#### [AIM OF THE TASK]
Where the word "left" occurs in a line of the listing, please copy the line.

#### [LISTED ENTRIES]
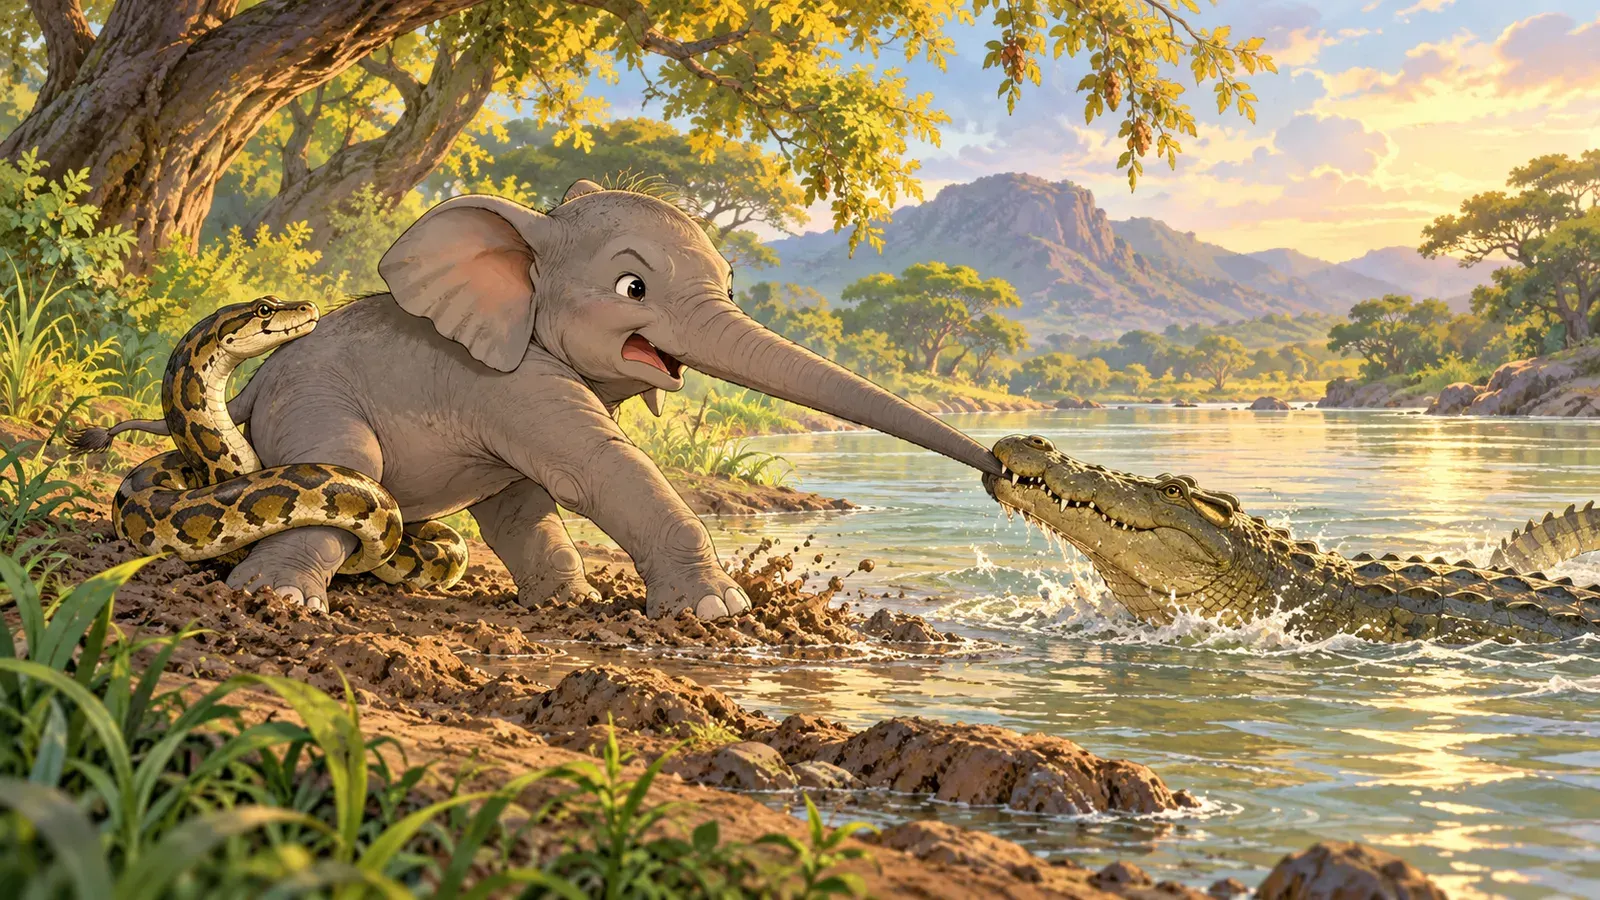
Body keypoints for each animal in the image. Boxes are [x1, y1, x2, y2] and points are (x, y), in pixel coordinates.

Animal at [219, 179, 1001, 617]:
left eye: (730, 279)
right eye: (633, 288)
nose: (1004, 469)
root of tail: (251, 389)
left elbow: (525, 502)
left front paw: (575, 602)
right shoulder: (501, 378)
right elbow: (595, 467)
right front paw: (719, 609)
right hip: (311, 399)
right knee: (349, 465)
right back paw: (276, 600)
---
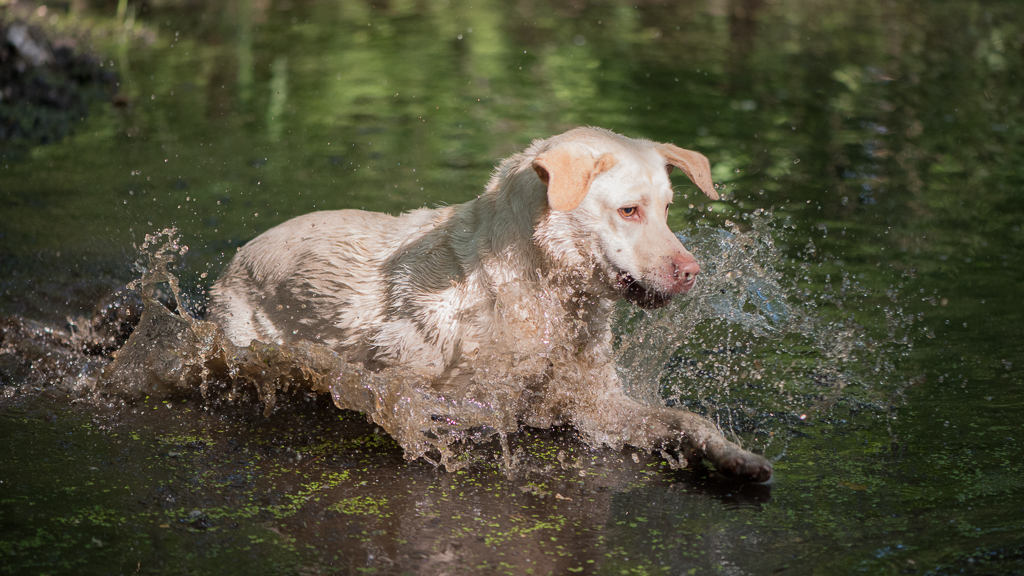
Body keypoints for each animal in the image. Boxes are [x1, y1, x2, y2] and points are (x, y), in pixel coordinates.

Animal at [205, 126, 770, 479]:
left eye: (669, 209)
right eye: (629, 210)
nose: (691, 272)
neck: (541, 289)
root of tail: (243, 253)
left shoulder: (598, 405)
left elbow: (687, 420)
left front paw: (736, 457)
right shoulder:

#### [RESULT]
left eye: (730, 279)
left elbow: (525, 502)
left front paw: (575, 602)
left eye: (669, 209)
left shoulder: (598, 405)
left elbow: (687, 420)
left front paw: (736, 457)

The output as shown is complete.